Copy out every line of text in the material below word for word, and leave the pictures out of your answer.

Recorded information Start Marker

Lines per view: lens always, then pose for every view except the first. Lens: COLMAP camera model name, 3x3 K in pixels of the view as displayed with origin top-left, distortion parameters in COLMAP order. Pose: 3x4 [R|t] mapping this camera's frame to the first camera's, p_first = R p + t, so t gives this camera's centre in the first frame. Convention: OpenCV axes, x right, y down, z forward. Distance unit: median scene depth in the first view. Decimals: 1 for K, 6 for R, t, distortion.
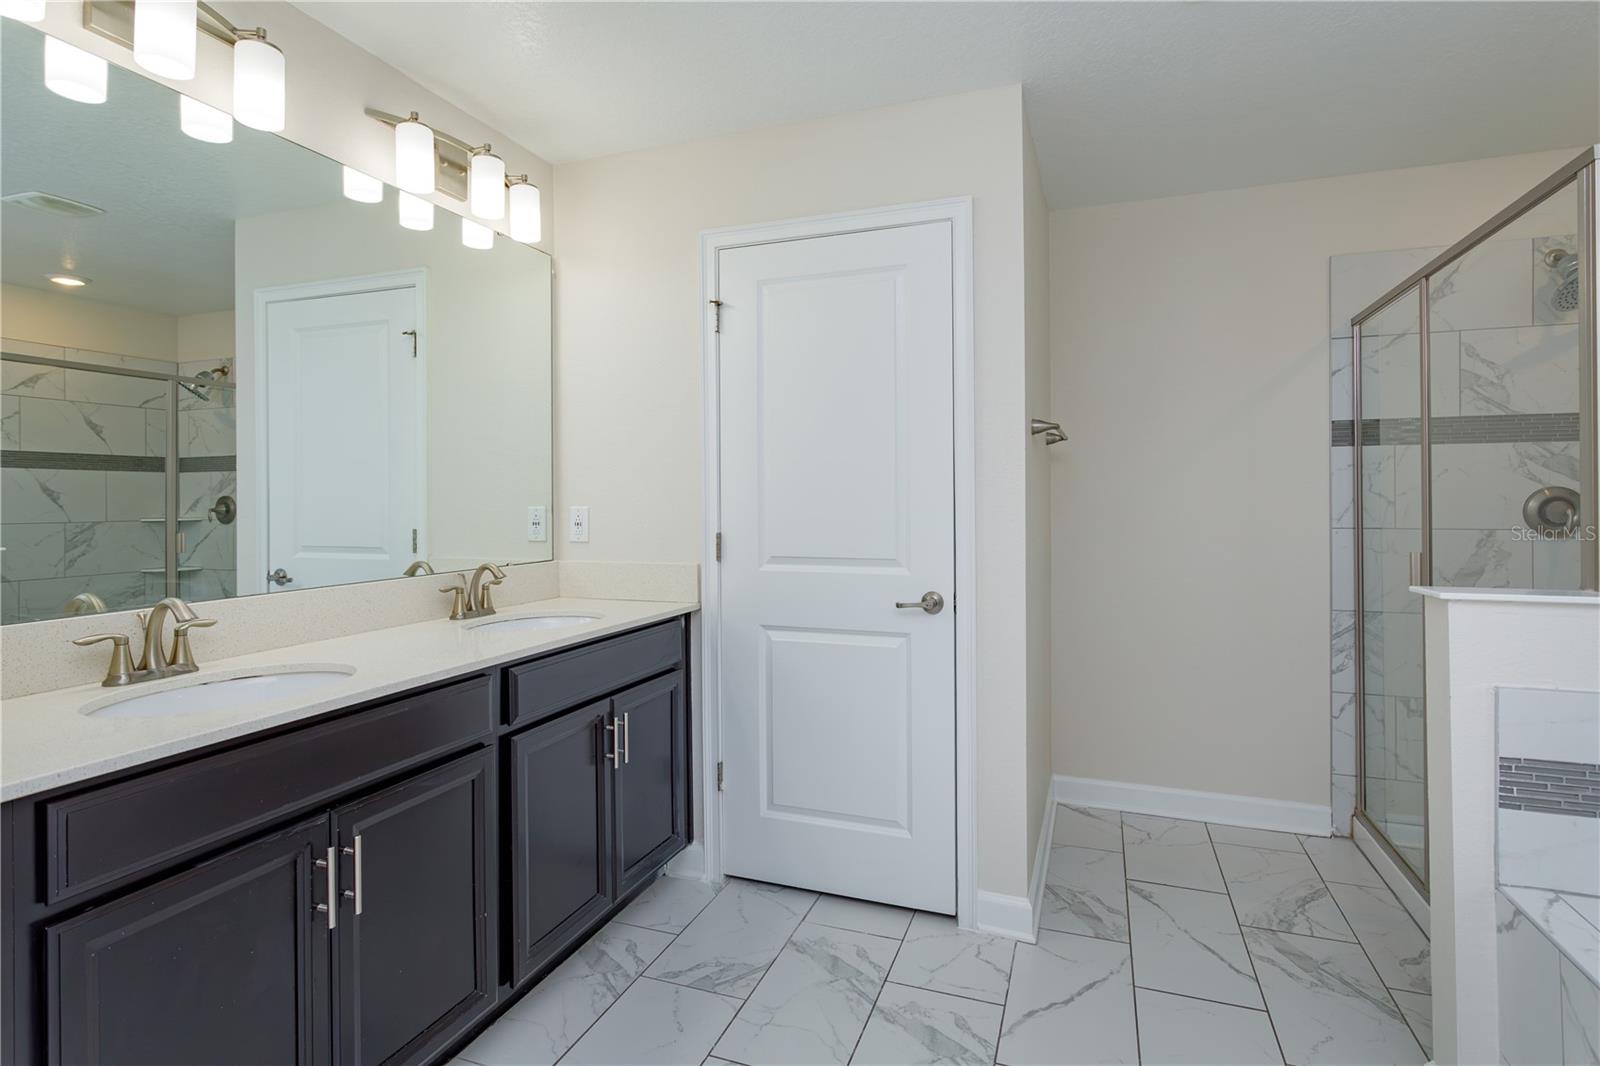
lens RADIAL K [[771.7, 0, 810.0], [0, 771.7, 498.1], [0, 0, 1]] dist [-0.004801, 0.005450]
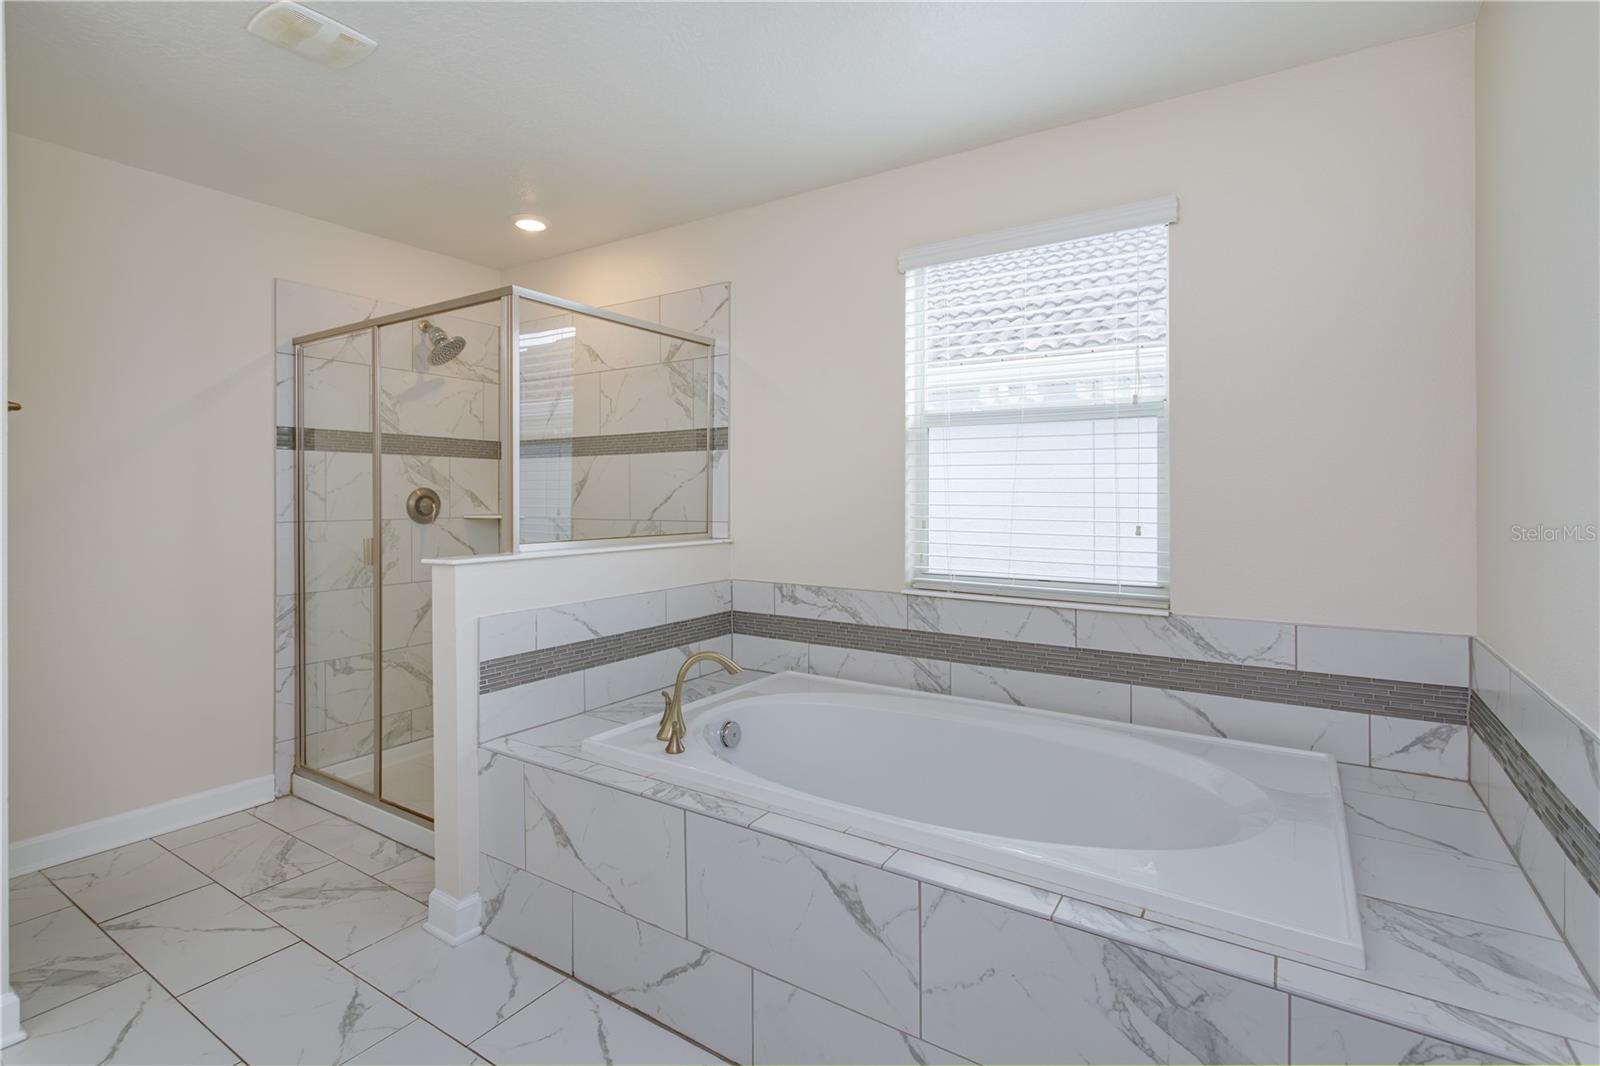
lens RADIAL K [[771.7, 0, 799.0], [0, 771.7, 496.2], [0, 0, 1]] dist [-0.004801, 0.005450]
pose [[0.228663, 0.002555, 0.973502, -0.244797], [-0.002665, 0.999994, -0.001999, 0.001235], [-0.973502, -0.002137, 0.228669, 0.010110]]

Recorded information End Marker

# Result for this exercise
Lines per view: lens always, then pose for every view except the first. Lens: COLMAP camera model name, 3x3 K in pixels of the view as displayed with origin top-left, distortion parameters in COLMAP order. Pose: 3x4 [R|t] mapping this camera's frame to the first camera's, p_first = R p + t, so t gives this camera's centre in the first frame. Convention: OpenCV axes, x right, y down, z forward. Distance unit: median scene depth in the first view. Decimals: 1 for K, 6 for R, t, distortion.
lens RADIAL K [[771.7, 0, 810.0], [0, 771.7, 498.1], [0, 0, 1]] dist [-0.004801, 0.005450]
lens RADIAL K [[771.7, 0, 799.0], [0, 771.7, 496.2], [0, 0, 1]] dist [-0.004801, 0.005450]
pose [[0.228663, 0.002555, 0.973502, -0.244797], [-0.002665, 0.999994, -0.001999, 0.001235], [-0.973502, -0.002137, 0.228669, 0.010110]]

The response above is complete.